# San Luis Pass Beach Report - Sept 29



## larebo (May 8, 2006)

Report a little late but caught a few fish on the Galveston side of the pass (San Luis) last week on Wednesday. Surf was calm and clear with light north winds. Finger mullet were very plentiful in the surf. The two sharks (bulls) were caught on cut ladyfish and mullet from baits casted off the 2nd bar. Both were released in good shape. The 3 slot reds in the last pic were caught on live finger mullet in the first gut after dark. With the light north winds, the mosquitoes were fierce after sunset.


----------



## Garzas23 (Aug 11, 2010)

Nice sharks!! Wat kind of rig were you using?
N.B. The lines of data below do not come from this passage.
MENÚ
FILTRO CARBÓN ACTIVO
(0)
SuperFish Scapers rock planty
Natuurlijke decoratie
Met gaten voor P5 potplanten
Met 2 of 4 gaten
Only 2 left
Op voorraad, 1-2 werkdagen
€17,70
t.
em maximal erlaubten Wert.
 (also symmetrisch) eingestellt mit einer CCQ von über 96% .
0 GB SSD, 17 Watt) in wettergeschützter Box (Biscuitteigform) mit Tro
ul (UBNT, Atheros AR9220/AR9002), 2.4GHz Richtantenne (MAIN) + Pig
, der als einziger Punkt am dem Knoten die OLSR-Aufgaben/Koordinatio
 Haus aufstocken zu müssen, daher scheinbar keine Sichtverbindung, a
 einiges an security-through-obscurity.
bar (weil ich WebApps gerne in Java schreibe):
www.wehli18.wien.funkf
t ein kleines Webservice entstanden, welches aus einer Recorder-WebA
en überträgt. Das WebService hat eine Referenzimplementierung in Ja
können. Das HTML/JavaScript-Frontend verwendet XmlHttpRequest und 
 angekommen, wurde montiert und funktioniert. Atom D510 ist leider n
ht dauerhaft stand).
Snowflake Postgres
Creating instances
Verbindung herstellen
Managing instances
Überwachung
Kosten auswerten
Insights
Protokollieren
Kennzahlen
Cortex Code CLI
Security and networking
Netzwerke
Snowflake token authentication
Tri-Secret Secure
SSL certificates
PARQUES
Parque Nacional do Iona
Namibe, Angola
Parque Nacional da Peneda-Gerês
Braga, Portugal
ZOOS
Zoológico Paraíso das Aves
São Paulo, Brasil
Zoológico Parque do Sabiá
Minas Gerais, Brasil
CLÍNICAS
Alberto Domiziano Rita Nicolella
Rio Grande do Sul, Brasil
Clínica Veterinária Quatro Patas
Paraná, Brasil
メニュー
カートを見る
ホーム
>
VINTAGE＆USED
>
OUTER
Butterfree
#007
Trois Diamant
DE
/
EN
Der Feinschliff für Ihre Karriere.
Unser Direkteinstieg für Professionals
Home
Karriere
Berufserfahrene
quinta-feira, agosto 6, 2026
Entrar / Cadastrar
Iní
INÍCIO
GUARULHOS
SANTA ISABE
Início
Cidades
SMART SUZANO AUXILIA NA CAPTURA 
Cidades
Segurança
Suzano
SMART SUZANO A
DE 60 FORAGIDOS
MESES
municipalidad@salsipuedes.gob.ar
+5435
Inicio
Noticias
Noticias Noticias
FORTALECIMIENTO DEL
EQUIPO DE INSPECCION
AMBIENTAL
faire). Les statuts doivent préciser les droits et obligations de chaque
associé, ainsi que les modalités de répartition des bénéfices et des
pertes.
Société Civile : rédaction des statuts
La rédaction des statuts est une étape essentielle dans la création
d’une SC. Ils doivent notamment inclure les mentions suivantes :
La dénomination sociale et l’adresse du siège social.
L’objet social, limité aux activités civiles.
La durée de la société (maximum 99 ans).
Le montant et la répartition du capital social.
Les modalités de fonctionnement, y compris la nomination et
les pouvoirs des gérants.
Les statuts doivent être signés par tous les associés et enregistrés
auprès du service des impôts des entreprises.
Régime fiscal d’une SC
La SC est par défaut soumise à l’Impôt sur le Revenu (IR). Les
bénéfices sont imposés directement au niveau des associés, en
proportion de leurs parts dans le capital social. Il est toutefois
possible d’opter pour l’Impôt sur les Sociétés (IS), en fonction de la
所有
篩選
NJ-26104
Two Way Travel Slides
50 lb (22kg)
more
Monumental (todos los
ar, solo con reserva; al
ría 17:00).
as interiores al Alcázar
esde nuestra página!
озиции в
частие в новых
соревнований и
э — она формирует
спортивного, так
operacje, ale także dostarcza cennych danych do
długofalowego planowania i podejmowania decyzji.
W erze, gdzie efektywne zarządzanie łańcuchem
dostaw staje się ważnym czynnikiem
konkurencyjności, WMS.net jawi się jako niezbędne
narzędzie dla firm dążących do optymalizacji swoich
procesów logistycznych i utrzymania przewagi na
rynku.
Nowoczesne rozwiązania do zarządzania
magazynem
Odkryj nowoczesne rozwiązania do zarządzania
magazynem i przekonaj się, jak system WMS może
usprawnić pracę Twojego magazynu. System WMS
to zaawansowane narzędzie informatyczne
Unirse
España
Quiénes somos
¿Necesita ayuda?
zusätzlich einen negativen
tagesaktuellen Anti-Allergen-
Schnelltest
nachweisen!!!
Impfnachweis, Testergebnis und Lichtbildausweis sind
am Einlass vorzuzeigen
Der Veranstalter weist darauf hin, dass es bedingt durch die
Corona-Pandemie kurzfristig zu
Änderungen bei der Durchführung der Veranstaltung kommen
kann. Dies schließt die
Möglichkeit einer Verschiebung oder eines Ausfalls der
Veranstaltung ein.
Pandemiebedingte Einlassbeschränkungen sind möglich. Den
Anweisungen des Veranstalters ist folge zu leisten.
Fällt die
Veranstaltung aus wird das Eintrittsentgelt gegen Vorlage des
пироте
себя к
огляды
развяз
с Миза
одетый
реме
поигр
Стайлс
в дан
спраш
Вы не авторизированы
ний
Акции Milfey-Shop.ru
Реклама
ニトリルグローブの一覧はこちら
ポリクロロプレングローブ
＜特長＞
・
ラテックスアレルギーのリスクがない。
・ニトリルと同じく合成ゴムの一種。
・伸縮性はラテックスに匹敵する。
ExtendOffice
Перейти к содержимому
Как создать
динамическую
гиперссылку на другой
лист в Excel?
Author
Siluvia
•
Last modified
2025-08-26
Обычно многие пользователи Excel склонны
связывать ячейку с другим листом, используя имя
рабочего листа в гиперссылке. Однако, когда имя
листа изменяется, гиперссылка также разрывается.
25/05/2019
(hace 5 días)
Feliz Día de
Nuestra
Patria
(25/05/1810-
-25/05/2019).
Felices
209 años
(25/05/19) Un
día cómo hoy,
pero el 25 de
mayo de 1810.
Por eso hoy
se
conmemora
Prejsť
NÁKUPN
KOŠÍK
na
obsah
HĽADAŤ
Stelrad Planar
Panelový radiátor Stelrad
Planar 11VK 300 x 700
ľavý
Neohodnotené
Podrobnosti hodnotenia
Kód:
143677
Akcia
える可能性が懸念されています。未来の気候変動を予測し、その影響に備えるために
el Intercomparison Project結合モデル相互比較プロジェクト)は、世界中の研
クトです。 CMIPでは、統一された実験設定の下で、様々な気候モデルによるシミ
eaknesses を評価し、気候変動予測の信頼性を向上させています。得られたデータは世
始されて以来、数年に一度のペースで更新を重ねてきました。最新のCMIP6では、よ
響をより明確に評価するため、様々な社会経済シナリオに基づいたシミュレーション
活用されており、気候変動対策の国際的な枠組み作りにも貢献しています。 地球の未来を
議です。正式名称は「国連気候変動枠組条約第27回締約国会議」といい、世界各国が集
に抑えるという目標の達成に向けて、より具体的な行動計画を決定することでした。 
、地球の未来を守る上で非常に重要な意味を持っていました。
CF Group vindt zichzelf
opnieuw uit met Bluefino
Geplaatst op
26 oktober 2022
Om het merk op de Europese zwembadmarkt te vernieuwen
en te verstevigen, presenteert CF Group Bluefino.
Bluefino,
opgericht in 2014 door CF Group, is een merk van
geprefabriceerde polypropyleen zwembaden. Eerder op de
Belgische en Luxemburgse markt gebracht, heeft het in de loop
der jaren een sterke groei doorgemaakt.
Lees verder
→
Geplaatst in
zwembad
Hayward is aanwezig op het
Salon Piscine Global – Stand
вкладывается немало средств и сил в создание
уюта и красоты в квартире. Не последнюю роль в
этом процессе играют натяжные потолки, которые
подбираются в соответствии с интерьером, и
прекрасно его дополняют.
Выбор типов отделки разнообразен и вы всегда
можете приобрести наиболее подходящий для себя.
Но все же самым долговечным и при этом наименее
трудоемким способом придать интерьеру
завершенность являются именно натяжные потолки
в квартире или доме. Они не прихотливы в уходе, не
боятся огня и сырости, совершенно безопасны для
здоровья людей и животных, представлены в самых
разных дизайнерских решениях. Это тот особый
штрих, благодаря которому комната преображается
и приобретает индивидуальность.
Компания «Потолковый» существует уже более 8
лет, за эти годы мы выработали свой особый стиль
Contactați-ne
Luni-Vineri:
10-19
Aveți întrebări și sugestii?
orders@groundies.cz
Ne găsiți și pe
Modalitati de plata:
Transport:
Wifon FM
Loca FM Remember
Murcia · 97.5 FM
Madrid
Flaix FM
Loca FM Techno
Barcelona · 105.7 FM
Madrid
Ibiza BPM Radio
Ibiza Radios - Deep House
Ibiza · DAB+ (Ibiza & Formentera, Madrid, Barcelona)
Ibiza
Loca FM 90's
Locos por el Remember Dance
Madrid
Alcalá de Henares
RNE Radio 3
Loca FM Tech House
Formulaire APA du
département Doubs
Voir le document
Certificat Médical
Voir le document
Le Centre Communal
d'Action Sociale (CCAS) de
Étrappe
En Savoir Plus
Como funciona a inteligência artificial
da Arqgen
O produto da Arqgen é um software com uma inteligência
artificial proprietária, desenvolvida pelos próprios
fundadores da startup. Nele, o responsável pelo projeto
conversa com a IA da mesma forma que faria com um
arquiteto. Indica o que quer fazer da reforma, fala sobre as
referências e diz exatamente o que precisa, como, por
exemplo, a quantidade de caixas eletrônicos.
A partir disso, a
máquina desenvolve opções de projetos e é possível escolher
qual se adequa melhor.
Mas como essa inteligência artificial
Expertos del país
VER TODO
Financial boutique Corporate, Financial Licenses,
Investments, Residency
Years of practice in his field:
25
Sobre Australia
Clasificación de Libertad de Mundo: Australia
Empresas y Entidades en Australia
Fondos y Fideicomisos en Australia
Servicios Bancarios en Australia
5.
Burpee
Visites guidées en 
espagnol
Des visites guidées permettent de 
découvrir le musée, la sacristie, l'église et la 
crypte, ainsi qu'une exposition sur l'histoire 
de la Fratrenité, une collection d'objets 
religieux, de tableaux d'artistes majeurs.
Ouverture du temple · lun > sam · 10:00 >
Or wat kind of leader to catch them?


----------



## ZenDaddy (May 22, 2004)

That second bull looks like a bruiser. Were you fishing surside of SLP or the bayside?


----------



## aggiemulletboy (May 31, 2006)

Good goin on the nice fish. You sure the first shark is a bull? For some reason the body and dorsal fin doesn't strike me as a bull.


----------



## REELING 65 (Aug 18, 2009)

Nice work. :cheers:


----------



## iwanashark (Jul 13, 2009)

nice catch. looks like the sqeeters were bad.


----------



## goodwood (Mar 30, 2009)

I like the mosquito net.


----------



## CAPSIZED (Aug 10, 2004)

awesome Bulls Larry.... my phone didnt ring. lol. Maybe Sunday if the lays down a little.


----------



## larebo (May 8, 2006)

In response to the questions:
G23: The leader I used to catch the sharks was 200# mono with a 16/0 circle hook. I'm not going to promote using 200# mono for 5 to 6 foot bull sharks, rather have steel leader material for the sharks, but cut-offs are surprisingly rare with the circle hook, they tend to get lodge in the corner of the mouth. 16/0's also work real well for bull reds.

ZD: I was on the beach side of the pass. From the pic it probably looks more like a bay since the gulf was so calm that day with the light north winds.

Mosquito protection: Man, that net was a lifesaver. Those skeeters were so thick you really could not breathe without getting a few down the throat.


----------